Treasuries and the yen led a sell-off in haven assets on bets that governments worldwide will introduce fiscal measures to deal with the economic fallout from the coronavirus.
The yen tumbled by the most since 2014, while Treasury 10-year yields saw their biggest one-day jump in more than three years. Bonds from Japan to Australia were also sold.
Investors have been calling for fiscal measures as the COVID-19 virus contagion worsens, crimping supply chains and denting consumer sentiment. U.S. President Donald Trump on Monday flagged the possibility of a payroll tax cut, while Australia said it was close to a stimulus package.
“Haven assets have been sold broadly due to high hopes on Trump’s economic measures,” said Shinichiro Kadota, a foreign-exchange and rates strategist at Barclays PLC in Tokyo. “The yen could be sold further if the market can be convinced that the package could actually help the economy.”

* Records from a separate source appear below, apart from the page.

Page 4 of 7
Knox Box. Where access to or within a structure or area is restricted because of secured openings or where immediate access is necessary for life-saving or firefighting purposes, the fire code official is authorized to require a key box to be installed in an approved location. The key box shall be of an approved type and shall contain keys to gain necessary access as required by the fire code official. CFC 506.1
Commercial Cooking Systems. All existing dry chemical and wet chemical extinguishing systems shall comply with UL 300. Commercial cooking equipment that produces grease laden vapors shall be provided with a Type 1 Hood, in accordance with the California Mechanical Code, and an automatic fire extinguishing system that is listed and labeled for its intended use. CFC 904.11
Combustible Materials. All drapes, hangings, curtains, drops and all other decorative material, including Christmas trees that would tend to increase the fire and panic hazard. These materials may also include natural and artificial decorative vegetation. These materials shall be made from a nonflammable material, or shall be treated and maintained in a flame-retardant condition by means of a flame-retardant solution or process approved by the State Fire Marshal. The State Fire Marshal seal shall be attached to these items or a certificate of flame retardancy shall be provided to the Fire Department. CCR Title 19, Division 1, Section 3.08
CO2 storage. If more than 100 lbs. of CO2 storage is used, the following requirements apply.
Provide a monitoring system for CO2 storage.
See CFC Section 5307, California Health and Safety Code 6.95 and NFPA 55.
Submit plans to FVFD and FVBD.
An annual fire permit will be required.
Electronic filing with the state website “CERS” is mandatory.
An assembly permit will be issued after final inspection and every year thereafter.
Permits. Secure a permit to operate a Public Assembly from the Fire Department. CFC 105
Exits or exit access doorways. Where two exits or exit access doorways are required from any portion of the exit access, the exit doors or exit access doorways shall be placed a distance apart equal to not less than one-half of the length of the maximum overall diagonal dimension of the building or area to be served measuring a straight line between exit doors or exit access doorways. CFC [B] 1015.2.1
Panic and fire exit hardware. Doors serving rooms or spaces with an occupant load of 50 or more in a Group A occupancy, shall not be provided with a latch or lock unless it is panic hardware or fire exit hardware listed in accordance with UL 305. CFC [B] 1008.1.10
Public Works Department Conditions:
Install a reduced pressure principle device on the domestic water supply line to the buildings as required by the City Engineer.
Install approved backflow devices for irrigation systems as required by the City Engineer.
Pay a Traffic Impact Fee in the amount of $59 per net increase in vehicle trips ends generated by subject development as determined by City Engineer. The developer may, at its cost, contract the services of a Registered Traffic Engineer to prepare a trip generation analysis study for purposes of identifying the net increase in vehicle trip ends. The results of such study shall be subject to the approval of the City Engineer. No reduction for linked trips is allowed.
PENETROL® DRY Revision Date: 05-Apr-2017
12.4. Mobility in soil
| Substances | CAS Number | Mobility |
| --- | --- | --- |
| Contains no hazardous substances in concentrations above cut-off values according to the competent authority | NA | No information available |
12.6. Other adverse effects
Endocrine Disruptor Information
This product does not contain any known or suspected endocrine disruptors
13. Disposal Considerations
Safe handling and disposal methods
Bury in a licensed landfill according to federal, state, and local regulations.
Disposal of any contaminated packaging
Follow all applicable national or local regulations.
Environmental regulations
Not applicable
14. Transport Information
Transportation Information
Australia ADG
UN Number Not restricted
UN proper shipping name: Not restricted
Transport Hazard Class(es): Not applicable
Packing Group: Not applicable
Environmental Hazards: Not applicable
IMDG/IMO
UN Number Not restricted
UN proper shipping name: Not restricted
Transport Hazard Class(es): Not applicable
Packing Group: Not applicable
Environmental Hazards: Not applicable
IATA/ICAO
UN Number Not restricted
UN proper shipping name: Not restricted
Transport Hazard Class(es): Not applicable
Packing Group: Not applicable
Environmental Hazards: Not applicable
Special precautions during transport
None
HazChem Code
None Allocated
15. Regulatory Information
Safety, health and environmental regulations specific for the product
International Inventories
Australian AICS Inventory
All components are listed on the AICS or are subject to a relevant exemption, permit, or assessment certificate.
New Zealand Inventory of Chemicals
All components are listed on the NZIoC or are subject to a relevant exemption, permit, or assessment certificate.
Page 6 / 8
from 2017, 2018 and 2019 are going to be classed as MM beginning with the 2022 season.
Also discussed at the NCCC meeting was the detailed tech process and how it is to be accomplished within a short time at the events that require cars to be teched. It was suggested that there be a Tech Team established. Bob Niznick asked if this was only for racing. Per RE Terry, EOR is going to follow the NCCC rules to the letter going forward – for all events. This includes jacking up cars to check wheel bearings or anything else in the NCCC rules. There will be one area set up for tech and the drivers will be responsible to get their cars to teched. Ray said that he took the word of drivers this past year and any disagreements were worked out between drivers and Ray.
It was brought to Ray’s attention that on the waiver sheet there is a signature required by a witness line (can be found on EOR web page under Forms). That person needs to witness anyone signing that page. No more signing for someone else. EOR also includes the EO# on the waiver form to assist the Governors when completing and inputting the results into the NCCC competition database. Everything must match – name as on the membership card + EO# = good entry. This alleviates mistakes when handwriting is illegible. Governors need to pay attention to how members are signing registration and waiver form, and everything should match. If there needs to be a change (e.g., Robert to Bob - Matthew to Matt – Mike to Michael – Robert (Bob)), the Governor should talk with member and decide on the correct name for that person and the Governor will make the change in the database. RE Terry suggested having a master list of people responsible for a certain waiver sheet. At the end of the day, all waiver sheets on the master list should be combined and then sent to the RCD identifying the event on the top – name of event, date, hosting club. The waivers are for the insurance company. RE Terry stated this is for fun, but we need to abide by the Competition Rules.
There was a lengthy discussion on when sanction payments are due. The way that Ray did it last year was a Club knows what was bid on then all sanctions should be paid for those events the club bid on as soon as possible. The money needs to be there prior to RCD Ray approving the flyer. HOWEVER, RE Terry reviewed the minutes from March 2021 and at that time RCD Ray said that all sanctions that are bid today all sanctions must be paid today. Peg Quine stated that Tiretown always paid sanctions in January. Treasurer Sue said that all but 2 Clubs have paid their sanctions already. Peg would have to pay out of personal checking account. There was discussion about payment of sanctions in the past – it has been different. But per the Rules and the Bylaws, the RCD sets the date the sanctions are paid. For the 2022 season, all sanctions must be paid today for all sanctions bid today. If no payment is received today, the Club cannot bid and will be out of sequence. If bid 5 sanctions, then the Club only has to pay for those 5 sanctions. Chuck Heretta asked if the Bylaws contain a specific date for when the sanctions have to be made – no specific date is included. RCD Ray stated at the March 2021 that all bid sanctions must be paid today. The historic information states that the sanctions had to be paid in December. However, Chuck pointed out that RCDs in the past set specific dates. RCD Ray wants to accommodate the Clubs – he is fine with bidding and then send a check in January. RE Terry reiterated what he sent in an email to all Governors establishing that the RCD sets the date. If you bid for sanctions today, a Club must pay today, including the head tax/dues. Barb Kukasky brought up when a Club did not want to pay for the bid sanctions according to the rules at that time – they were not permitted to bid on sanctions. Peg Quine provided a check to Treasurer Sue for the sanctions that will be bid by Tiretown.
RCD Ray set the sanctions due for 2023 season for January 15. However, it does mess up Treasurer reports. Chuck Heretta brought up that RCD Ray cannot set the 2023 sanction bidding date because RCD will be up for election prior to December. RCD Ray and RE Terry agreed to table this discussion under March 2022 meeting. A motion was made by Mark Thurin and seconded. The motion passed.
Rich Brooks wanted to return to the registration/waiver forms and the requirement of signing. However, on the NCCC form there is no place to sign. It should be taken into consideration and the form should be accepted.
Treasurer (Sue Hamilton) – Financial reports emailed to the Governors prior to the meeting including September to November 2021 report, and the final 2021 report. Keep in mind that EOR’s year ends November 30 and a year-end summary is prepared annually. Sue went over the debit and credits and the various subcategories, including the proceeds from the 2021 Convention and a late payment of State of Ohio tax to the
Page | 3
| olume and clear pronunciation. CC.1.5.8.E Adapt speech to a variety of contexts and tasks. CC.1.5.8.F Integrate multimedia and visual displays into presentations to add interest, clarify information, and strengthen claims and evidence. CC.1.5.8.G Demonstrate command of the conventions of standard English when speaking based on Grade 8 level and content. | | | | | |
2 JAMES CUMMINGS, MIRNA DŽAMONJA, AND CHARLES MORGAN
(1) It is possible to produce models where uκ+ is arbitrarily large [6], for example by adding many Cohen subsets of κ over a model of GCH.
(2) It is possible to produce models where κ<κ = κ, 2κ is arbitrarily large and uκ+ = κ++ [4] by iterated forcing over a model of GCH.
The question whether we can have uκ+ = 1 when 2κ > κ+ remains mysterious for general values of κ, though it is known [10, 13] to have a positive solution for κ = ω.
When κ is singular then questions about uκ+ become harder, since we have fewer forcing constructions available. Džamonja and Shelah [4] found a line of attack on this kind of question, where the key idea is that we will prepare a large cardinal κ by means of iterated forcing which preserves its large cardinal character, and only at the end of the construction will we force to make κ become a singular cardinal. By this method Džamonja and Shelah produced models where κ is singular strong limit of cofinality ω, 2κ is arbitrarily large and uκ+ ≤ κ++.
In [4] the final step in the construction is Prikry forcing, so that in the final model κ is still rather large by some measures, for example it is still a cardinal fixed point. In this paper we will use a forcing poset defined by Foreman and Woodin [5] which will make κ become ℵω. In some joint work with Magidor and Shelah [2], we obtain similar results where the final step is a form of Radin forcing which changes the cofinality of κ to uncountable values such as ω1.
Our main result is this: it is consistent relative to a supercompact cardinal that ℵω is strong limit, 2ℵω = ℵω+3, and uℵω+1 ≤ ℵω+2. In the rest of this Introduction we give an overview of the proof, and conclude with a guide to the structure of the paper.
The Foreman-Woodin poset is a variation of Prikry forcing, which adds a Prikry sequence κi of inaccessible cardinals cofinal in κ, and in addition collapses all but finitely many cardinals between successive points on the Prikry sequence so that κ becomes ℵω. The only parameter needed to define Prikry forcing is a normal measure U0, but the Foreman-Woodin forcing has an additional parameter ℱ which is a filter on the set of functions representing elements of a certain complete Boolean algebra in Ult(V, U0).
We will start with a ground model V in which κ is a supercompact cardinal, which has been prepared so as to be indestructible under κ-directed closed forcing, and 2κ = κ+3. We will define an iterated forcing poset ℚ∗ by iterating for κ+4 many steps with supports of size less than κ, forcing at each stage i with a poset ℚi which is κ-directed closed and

The yen dropped more than 2% to ¥105.02 a dollar, giving up most of the gains from Monday’s blistering rally.
Treasuries were sold across the curve, with the 10-year futures hitting limit down to trigger circuit breakers. U.S. bonds had gone on a record-setting rally on Monday, with the entire curve dropping under 0.7%.
On Monday, the International Monetary Fund’s chief economist urged policy makers to implement targeted fiscal, monetary and financial market measures in response to the coronavirus outbreak.
New Zealand’s finance minister said Tuesday the central bank has room to move on interest rates. In Japan, there was a report that the ruling Liberal Democratic Party sees a need for as much as ¥20 trillion ($191 billion) worth of stimulus in April or May.
“Discussions on fiscal stimulus are getting louder,” said Kiyoshi Ishigane, chief strategist at Mitsubishi UFJ Kokusai Asset Management Co. in Tokyo. “That, along with the fact that bonds have been overbought, has triggered the reversal.”
Yields on Japan’s 10-year bonds climbed as much as 13.5 basis points, the most since 2013. The benchmark in Australia also surged by 18 basis points.
Treasury 10-year yields jumped by 16 basis points to 0.705%, rebounding from the 22 basis points drop on Monday.
Traders point to worsening liquidity as a contributing factor to the ferocious rally on Monday, and the subsequent snap back. Based on Bloomberg’s U.S. Government Securities Liquidity index, a gauge of how far yields are deviating from a fair-value model, liquidity conditions are the worst since 2016.
“Treasuries will remain extremely volatile,” said Masahiko Loo, a fixed-income portfolio manager at AllianceBernstein Japan Ltd. Still, “yields are expected to stay under downward pressure as long as concerns over the coronavirus remain in place.”